WHAT IS EXPECTED
Could you reproduce the lines below from the one with "я ф шоки!!!..." through the one with "любимую бабку мою"? Keep both ends and add nothing.

───── SUPPLIED DATA

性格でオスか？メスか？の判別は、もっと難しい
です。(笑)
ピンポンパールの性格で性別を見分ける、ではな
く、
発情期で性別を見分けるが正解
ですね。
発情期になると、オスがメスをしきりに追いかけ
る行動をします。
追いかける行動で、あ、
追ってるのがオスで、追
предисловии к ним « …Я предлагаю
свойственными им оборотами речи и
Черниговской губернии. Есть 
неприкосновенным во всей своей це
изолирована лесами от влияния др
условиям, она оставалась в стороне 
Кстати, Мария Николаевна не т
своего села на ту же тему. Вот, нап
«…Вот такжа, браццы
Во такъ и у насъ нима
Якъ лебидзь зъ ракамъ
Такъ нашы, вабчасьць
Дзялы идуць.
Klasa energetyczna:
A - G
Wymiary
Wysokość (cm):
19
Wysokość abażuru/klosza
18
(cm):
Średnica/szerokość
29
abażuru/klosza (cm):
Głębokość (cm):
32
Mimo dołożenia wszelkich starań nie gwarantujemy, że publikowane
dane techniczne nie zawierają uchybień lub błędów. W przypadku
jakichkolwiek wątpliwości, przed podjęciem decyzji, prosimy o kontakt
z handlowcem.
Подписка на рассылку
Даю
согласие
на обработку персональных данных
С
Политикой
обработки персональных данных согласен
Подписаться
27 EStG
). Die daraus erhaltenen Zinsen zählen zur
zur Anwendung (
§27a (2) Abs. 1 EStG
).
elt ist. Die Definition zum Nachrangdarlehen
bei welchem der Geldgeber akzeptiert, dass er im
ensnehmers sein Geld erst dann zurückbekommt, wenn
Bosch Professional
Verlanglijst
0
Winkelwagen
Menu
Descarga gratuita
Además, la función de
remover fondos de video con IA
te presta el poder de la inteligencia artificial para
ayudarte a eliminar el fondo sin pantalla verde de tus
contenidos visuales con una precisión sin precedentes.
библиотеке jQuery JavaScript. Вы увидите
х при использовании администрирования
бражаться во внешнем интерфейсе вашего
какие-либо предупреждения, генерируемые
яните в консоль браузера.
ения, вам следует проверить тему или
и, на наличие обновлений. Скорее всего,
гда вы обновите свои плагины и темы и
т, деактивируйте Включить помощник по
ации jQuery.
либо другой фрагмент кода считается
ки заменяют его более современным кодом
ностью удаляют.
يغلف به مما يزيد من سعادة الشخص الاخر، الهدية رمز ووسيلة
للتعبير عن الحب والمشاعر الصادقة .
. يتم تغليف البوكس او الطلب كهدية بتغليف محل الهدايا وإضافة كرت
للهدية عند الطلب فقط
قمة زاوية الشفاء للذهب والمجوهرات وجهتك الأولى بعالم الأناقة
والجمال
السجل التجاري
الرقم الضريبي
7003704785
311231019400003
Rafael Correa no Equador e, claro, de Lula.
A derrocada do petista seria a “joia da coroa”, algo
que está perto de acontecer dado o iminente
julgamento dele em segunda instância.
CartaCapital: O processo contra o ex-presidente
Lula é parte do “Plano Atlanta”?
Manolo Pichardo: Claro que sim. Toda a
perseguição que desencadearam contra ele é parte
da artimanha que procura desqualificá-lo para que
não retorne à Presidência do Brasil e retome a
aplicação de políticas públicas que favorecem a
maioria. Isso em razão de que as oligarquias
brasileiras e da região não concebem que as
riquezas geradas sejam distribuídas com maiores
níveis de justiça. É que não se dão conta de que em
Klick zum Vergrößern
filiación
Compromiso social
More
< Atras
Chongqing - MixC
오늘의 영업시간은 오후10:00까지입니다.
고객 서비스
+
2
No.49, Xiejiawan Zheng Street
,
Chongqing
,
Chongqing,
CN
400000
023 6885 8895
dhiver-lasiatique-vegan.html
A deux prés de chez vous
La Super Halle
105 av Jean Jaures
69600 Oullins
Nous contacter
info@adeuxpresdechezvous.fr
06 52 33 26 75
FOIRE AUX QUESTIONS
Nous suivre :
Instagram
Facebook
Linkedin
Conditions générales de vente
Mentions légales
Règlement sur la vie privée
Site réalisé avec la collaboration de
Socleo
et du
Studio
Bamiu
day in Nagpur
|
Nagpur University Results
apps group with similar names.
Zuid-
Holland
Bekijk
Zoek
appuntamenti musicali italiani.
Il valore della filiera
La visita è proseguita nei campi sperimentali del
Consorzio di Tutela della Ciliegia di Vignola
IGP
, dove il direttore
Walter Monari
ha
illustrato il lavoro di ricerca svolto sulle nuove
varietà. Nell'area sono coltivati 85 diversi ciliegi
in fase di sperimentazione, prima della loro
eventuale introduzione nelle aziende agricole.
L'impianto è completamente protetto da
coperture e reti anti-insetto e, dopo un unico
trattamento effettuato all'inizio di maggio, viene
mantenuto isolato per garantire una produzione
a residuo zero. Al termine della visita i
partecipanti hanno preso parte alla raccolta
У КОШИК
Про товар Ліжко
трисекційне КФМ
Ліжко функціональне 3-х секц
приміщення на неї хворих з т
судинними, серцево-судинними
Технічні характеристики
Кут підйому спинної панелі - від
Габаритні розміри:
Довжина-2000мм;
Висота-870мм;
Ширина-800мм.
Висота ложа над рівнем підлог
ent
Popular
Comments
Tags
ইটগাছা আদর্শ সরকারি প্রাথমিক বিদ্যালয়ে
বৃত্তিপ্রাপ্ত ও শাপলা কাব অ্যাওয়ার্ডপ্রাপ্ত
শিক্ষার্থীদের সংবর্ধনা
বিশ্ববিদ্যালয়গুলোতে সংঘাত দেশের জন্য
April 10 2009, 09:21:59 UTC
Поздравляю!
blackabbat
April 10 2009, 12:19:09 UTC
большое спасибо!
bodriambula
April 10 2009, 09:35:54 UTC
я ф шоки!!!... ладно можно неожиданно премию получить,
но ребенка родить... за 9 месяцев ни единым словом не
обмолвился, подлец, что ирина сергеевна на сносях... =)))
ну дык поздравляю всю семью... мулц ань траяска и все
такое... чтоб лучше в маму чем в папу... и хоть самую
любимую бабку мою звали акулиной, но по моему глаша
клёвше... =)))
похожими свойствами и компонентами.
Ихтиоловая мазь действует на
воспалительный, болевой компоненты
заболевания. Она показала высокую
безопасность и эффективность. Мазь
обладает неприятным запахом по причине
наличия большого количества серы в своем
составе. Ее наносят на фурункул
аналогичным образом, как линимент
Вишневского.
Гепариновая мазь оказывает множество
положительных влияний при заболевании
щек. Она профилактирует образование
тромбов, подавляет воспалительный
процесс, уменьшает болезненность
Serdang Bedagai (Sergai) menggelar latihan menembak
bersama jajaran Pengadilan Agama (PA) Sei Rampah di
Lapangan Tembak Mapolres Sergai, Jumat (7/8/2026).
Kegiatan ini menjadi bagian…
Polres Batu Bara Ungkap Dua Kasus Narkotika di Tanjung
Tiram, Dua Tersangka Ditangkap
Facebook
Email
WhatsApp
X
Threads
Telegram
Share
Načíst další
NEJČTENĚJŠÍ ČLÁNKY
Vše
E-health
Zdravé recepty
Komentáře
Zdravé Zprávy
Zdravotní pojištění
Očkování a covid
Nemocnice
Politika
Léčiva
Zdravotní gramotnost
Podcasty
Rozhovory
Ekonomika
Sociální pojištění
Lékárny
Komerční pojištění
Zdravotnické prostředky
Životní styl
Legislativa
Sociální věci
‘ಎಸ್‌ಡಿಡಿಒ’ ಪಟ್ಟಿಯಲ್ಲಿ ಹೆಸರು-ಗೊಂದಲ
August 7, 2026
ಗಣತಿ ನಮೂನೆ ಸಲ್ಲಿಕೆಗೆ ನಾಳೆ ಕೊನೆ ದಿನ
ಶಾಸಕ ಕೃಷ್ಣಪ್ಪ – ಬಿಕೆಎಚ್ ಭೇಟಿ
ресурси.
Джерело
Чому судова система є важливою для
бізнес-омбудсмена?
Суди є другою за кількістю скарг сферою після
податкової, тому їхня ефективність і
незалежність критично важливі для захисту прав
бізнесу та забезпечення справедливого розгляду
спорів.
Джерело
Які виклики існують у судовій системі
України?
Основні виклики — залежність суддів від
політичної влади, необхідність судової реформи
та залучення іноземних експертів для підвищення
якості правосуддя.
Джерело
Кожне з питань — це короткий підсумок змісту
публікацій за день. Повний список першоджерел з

──────────

OUTPUT FOR THIS TASK
я ф шоки!!!... ладно можно неожиданно премию получить,
но ребенка родить... за 9 месяцев ни единым словом не
обмолвился, подлец, что ирина сергеевна на сносях... =)))
ну дык поздравляю всю семью... мулц ань траяска и все
такое... чтоб лучше в маму чем в папу... и хоть самую
любимую бабку мою звали акулиной, но по моему глаша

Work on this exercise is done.